Task brief: Could you set down exactly the lines of the data below, starting at the one that holds "הסבר שלישי מרוע" and ending at the one that holds "סי' תקנא סע'", both included, and only those?

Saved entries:
Start of Block
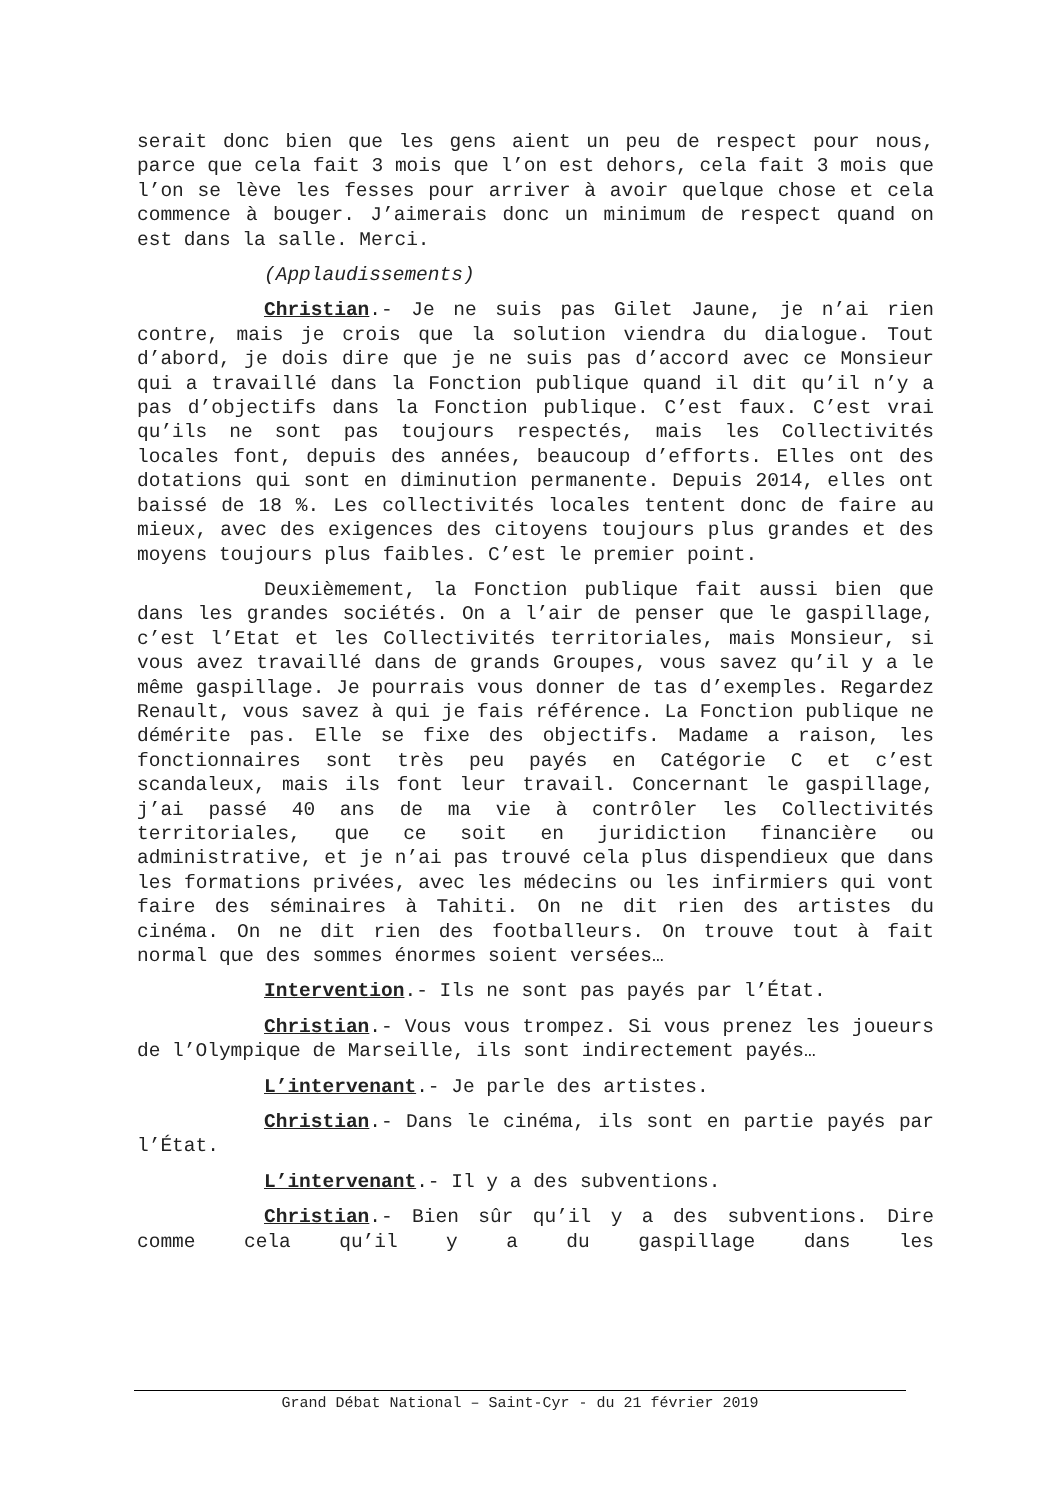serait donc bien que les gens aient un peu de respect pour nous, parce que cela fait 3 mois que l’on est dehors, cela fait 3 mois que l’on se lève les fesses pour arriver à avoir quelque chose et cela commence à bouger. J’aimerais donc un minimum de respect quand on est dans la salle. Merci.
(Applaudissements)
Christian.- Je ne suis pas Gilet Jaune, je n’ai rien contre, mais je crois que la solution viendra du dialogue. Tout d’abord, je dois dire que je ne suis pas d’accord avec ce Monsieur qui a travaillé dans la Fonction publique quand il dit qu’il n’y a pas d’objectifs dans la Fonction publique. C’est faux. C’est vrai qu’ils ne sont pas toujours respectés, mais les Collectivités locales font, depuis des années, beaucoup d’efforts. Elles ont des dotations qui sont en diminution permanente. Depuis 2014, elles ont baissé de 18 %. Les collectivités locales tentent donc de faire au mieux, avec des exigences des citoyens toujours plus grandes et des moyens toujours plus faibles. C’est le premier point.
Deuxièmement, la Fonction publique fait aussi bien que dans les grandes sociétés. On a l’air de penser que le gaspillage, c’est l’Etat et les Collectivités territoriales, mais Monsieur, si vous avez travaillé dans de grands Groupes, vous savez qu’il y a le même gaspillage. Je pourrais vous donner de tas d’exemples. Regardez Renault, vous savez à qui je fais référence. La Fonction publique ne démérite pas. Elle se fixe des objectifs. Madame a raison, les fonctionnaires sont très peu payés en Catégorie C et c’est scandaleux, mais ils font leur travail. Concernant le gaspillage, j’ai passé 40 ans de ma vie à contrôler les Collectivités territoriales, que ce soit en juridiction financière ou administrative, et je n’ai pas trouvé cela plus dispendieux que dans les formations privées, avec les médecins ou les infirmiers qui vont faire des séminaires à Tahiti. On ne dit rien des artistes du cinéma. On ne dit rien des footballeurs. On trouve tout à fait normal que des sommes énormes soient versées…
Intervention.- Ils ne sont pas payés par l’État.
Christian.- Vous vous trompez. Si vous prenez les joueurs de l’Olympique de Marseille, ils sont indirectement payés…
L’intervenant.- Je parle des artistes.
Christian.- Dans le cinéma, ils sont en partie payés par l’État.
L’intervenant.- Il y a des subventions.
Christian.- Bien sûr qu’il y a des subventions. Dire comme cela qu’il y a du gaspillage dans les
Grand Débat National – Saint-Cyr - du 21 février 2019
End of Block
Start of Block
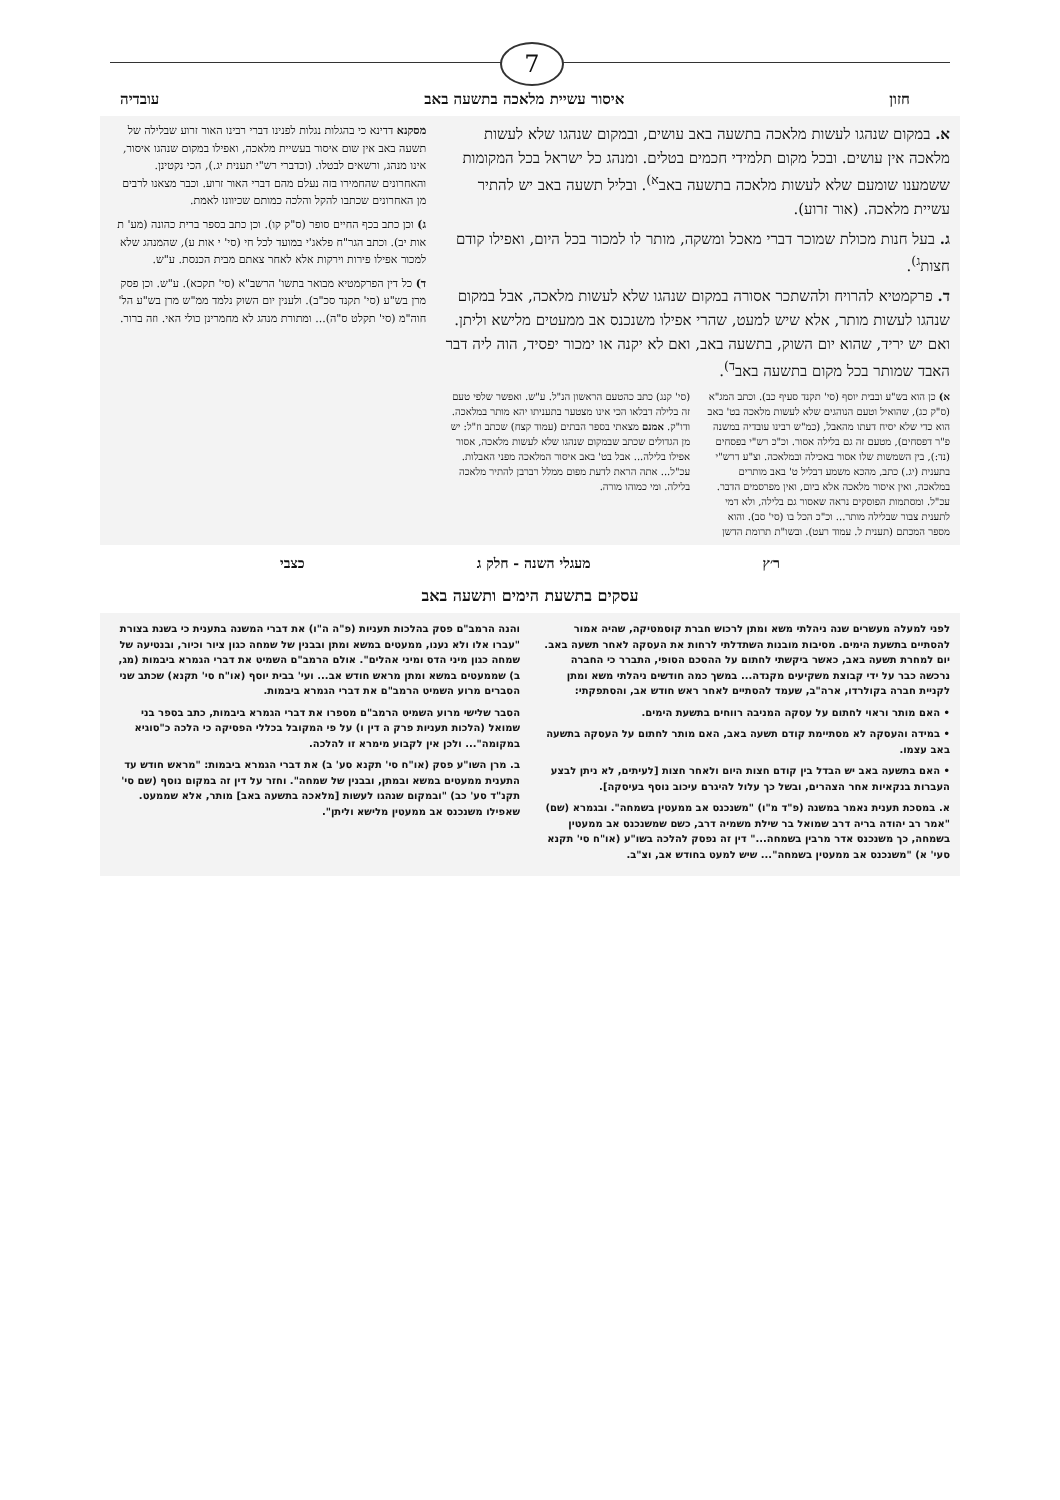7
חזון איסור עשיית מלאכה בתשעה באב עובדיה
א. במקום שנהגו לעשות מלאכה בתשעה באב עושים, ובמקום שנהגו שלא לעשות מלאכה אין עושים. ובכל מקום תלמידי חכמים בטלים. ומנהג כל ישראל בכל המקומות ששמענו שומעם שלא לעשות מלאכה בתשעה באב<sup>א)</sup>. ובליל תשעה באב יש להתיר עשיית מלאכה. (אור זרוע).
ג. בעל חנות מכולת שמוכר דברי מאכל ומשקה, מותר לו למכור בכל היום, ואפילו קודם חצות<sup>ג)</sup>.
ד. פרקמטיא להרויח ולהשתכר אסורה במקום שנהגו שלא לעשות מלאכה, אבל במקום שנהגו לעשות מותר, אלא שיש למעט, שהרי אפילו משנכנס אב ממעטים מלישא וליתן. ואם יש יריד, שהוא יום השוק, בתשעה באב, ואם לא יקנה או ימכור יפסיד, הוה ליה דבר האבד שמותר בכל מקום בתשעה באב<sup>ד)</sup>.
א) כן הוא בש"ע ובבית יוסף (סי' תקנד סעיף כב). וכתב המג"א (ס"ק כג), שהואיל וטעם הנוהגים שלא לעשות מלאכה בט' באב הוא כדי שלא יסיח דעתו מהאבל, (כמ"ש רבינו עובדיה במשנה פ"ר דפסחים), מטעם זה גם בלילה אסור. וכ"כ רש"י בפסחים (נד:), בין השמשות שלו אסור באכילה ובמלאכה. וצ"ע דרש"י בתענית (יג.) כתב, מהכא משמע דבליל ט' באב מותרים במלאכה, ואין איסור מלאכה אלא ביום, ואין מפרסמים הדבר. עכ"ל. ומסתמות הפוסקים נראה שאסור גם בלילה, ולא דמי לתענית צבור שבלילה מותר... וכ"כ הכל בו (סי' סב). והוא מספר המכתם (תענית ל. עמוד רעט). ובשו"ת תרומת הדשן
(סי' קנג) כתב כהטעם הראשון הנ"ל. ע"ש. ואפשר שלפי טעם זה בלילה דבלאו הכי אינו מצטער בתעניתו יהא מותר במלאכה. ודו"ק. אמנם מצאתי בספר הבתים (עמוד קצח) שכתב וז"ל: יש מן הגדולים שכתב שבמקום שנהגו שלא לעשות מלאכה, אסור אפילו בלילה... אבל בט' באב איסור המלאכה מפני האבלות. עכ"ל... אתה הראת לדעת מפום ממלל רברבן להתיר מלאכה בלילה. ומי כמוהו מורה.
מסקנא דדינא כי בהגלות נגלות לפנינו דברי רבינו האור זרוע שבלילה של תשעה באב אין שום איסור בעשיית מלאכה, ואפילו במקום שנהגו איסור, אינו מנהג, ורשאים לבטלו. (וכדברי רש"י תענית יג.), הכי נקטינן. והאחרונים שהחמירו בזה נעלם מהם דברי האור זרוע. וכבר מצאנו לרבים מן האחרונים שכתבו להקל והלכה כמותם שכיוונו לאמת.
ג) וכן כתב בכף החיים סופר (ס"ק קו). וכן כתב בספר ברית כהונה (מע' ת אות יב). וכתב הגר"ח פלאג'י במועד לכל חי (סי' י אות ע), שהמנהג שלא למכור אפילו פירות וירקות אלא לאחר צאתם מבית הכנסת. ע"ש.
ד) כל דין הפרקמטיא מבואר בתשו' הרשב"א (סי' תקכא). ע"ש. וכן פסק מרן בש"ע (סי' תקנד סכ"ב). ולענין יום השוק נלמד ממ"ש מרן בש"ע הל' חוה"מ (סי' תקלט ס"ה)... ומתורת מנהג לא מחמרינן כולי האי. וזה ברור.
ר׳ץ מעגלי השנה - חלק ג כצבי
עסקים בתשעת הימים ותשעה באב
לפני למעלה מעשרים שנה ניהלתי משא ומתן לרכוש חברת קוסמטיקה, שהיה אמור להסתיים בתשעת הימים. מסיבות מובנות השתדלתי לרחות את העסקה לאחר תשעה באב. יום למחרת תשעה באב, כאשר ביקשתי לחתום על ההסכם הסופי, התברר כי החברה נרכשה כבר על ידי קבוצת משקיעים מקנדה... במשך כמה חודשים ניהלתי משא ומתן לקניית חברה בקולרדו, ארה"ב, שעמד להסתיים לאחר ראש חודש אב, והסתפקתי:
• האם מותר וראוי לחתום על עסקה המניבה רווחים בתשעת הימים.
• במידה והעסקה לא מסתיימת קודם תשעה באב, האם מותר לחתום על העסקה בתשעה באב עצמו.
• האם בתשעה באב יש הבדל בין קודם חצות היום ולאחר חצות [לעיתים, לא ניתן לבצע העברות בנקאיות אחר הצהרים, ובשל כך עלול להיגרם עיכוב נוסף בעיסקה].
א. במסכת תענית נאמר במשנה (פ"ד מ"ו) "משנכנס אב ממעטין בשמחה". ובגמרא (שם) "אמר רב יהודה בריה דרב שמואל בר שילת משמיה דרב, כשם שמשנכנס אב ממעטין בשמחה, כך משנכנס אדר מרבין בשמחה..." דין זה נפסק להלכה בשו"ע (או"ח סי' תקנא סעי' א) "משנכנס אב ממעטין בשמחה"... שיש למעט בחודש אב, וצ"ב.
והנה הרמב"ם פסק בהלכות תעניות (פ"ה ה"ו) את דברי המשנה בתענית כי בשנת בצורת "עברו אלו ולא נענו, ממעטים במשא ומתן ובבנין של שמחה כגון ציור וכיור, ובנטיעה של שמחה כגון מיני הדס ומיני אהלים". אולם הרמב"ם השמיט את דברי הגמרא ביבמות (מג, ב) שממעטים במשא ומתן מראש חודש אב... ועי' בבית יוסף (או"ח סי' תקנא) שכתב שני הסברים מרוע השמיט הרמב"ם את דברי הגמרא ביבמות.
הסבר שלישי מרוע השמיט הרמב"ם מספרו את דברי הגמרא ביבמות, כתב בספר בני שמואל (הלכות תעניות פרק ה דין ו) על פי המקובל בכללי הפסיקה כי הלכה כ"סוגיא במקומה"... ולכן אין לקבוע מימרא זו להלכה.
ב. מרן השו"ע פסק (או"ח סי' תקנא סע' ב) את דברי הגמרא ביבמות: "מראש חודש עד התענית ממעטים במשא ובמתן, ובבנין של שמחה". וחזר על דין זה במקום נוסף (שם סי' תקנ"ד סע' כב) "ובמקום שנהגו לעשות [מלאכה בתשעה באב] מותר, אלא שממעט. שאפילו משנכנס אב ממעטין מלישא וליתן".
End of Block
Reply to the exercise:
הסבר שלישי מרוע השמיט הרמב"ם מספרו את דברי הגמרא ביבמות, כתב בספר בני שמואל (הלכות תעניות פרק ה דין ו) על פי המקובל בכללי הפסיקה כי הלכה כ"סוגיא במקומה"... ולכן אין לקבוע מימרא זו להלכה.
ב. מרן השו"ע פסק (או"ח סי' תקנא סע' ב) את דברי הגמרא ביבמות: "מראש חודש עד התענית ממעטים במשא ובמתן, ובבנין של שמחה". וחזר על דין זה במקום נוסף (שם סי' תקנ"ד סע' כב) "ובמקום שנהגו לעשות [מלאכה בתשעה באב] מותר, אלא שממעט. שאפילו משנכנס אב ממעטין מלישא וליתן".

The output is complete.